Key to understanding the unique power and potential of nanotech is that, at the nano-scale (below about 100 nanometres), a material’s properties can change dramatically – these unexpected changes are called “quantum effects.” With only a reduction in size and no change in substance, materials can exhibit new properties such as electrical conductivity, elasticity, greater strength, different colour and greater reactivity – characteristics that the very same substances do not exhibit at the micro or macro scales.
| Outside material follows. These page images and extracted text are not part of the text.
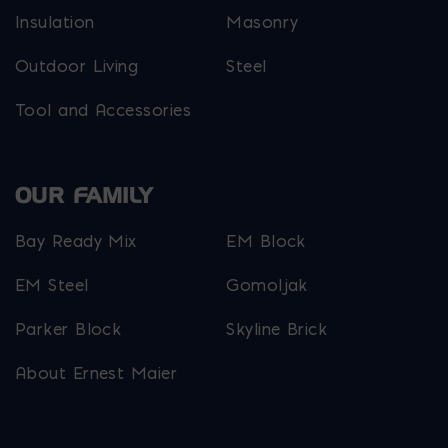
Insulation
Masonry
Outdoor Living
Steel
Tool and Accessories
OUR FAMILY
Bay Ready Mix
EM Block
EM Steel
Gomoljak
Parker Block
Skyline Brick
About Ernest Maier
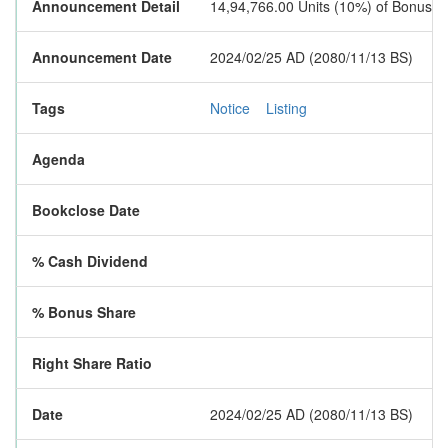
Announcement Detail
14,94,766.00 Units (10%) of Bonus S
Announcement Date
2024/02/25 AD (2080/11/13 BS)
Tags
Notice
Listing
Agenda
Bookclose Date
% Cash Dividend
% Bonus Share
Right Share Ratio
Date
2024/02/25 AD (2080/11/13 BS)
For example:

-Carbon in the form of graphite (like pencil lead) is soft and malleable; at the nano-scale carbon can be stronger than steel and is six times lighter

-Zinc oxide is usually white and opaque; at the nano-scale it becomes transparent

-Aluminum – the material of soft drink cans – can spontaneously combust at the nano-scale and could be used in rocket fuel.(1)

Scientists are exploiting property changes at the nano-scale to create new materials and modify existing ones. Companies are now manufacturing nanoparticles (i.e., chemical elements or compounds less than 100 nm in size) that are used in hundreds of commercial products. Nanotech’s “raw materials” are the chemical elements of the Periodic Table – the building blocks of everything – both living and non-living.  Nanotech tools and processes can be applied to virtually any manufactured good across all industry sectors, and that’s why the US National Science Foundation (NSF) predicts that nanotech will capture a $1 trillion market by 2011 or 2012.(2) Researchers are employing nanotech to make faster computers; cell-specific drugs; powerful new chemical catalysts (used in the processing of petroleum); sensors monitoring everything from crops to crooks to customers; stronger, lighter, smarter, more durable materials, etc. Nano-scale technologies are poised to become the strategic platform for global control of manufacturing, food, agriculture and health in the immediate years ahead.